[Math] How to show every rational number can be expressed as two different continued fractions

continued-fractionsrational numbers

I am being asked to verify that every rational number can be represented by two different continued fractions.

I have started by taking any rational number, say $\alpha \in \mathbb{Q}$, and what I need to show is that we can have it expressed as two continued fractions:

\begin{equation}
\alpha = [a_0; a_1, a_2, \ldots, a_n] = [b_0; b_1, b_2, \ldots, b_m]
\end{equation}

(Where not all $a_i = b_i$ for all $i \in \mathbb{N}$).

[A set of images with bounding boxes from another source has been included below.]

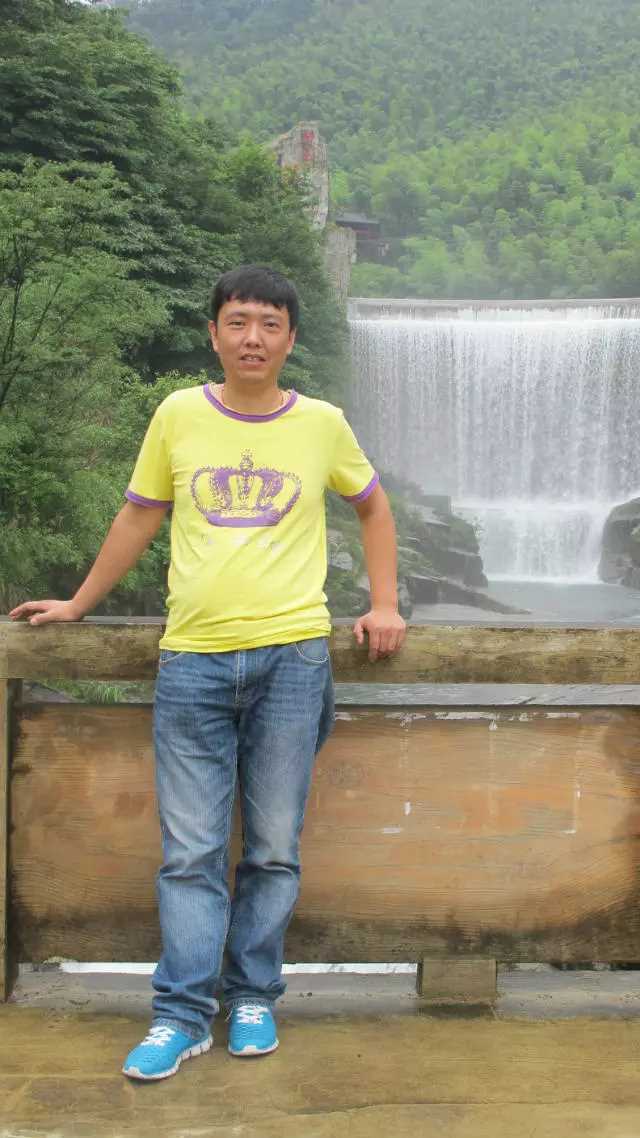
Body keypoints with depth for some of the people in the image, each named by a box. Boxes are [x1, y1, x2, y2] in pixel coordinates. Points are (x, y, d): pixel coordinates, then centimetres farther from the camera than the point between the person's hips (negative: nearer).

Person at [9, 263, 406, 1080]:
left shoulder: (321, 424, 5)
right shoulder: (178, 416, 5)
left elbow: (372, 505, 20)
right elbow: (138, 518, 16)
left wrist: (383, 605, 11)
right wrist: (78, 604, 21)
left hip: (290, 655, 0)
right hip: (191, 659, 0)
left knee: (273, 850, 7)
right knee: (190, 852, 2)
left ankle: (253, 998, 22)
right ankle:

I have verified the trivial case where if $\alpha = k \in \mathbb{Z}$, then we can always express it as:

\begin{equation}
\alpha = [k-1; 1] = [k]
\end{equation}

If $\alpha =\frac{p}{q} \in \mathbb{Q}$ where $p$ and $q$ are coprime integers, my intuition is that we could say:
\begin{equation}
\alpha = [a_0; a_1, a_2 \ldots]
\end{equation}
using the usual continued fraction algorithm, and then:
\begin{equation}
\alpha = [-1; [c_0; c_1, c_2, \ldots c_p]]
\end{equation}
Where $[c_0; c_1, c_2, \ldots, c_p] = \frac{1}{\alpha +1}$. If anyone has any thoughts it would be greatly appreciated!

Best Answer

If you have a sequence $[a_0,a_1,\cdots,a_n]$

you can replace it with

$$[a_0,a_1,\cdots,a_n-1,1]$$ in the case $a_n>1$ and with $$[a_0,a_1,\cdots,a_{n-1}+1]$$ in the case $a_n=1$. So we always have two different representations. Note that the first entry need not be positive.

For irrational numbers, the expansion is always unique.